Aside from these devices, mobile applications or apps are also essential tools in self and activity tracking. They basically measure and collect data from users, which is sent and stored in the cloud. With their help, our phones and other devices are turned into blood glucose, heart, and even breathing monitors. Jawbone’s Vice President, Travis Bogard, said in a Mashable article that “everyone wants to be better” but, we don’t have an exact baseline on understanding ourselves. Sleep is a perfect example of how to understand ourselves. Each person is unique and we all have different sleep requirements. That’s why the need to develop better apps is important.
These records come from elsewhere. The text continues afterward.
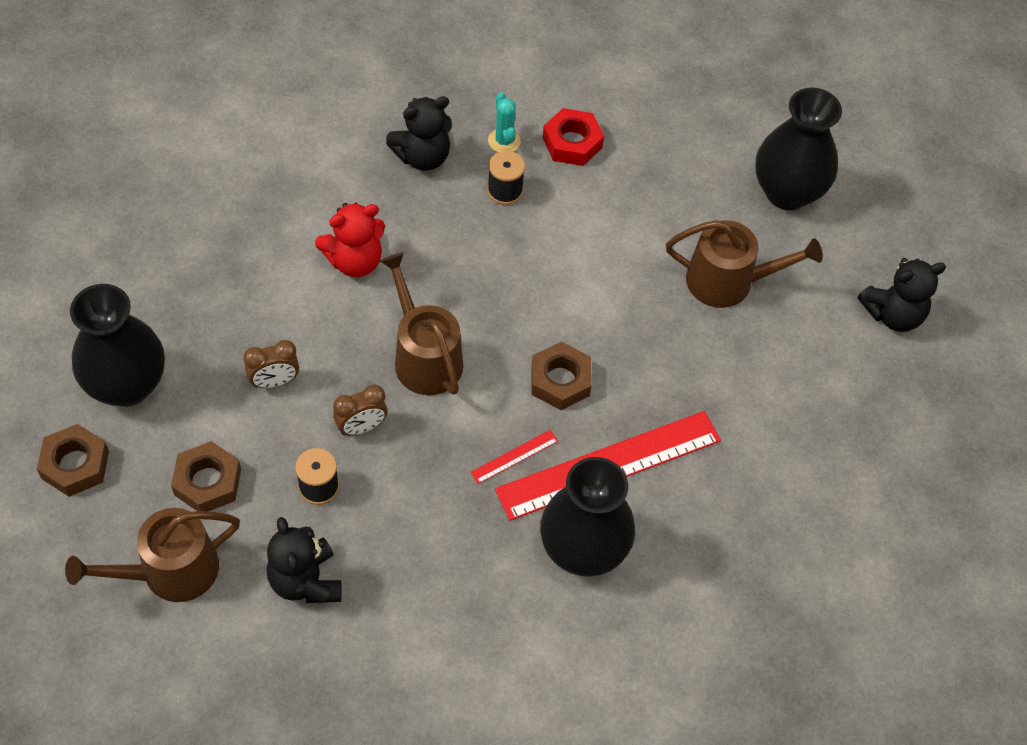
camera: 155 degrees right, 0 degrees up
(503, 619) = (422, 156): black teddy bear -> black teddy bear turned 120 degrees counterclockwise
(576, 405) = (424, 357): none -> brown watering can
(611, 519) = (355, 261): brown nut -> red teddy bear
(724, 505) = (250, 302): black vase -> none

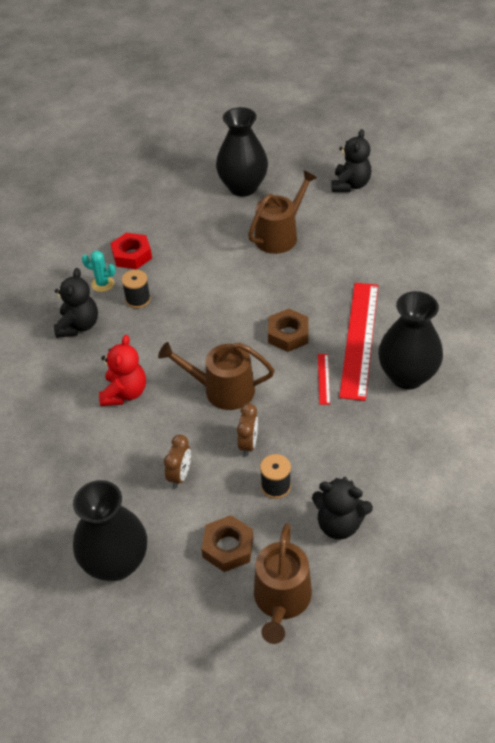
camera: 50 degrees left, 10 degrees down
(75, 464) = (156, 624): brown nut -> none

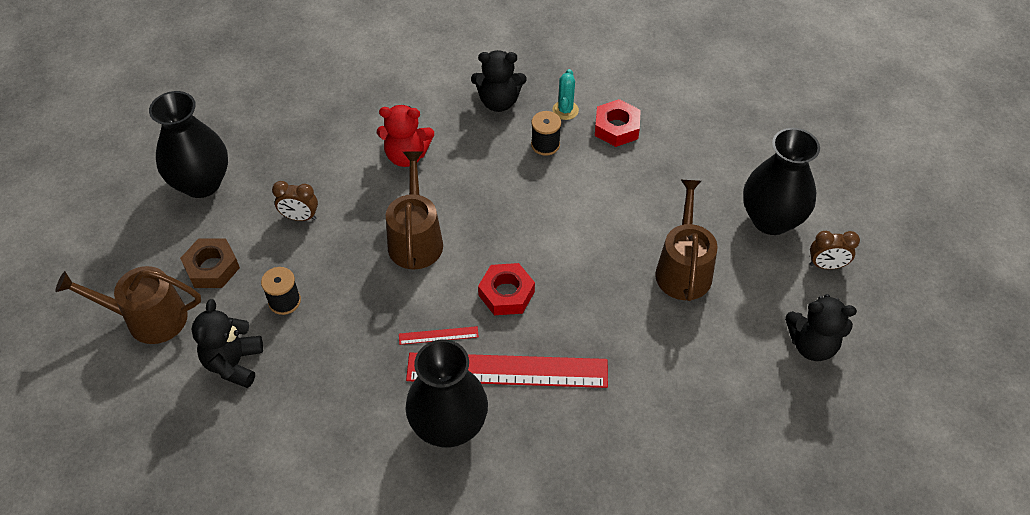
camera: 80 degrees right, 5 degrees up
(248, 444) = (340, 271): brown clock -> brown clock (826, 265)
(279, 235) = (683, 269): brown watering can -> brown watering can turned 120 degrees counterclockwise
(288, 334) = (506, 293): brown nut -> red nut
Apps like Beeminder, Lift, and Azumio are slowly changing the way they monitor our health. From giving users a complete picture of their overall health to keeping you track of their goals, they try to give data in real time, which makes it relevant for self-trackers.

Quantifying Big Data

Today, “personal Big Data is growing exponentially and it’s creating the Quantified Self Space,” according to Bogdan Gerya, CEO of OptimizeMe. Unfortunately, users are left with raw data that they can’t even interpret. If we look at it, how will it be relevant to our lives? Well, applications like OptimizeMe have included analytical tools to interpret these data. Now, the personal big data can be quantified by users and find relevance to it. This also helps them understand what areas of their lives need to be addressed or improved. However, quantifying these huge data sets can also post its own set of challenges. Facebook’s Graph Search will take years before the entire map will be graphed, Zuckerberg said in an interview with Network World. Also, concerns about privacy are also being raised by many. Despite these challenges, the need to quantify big data is still a priority.

Data will always help us find clarity in times of uncertainty, especially when making critical decisions. It can also help us measure and optimize ourselves. With the help of technology, collecting new and relevant data can help advance the field of medicine and healthcare. In time, data scientists and researchers will be able to use what they gathered to find a cure for life-threatening diseases and making the world a better place to live in.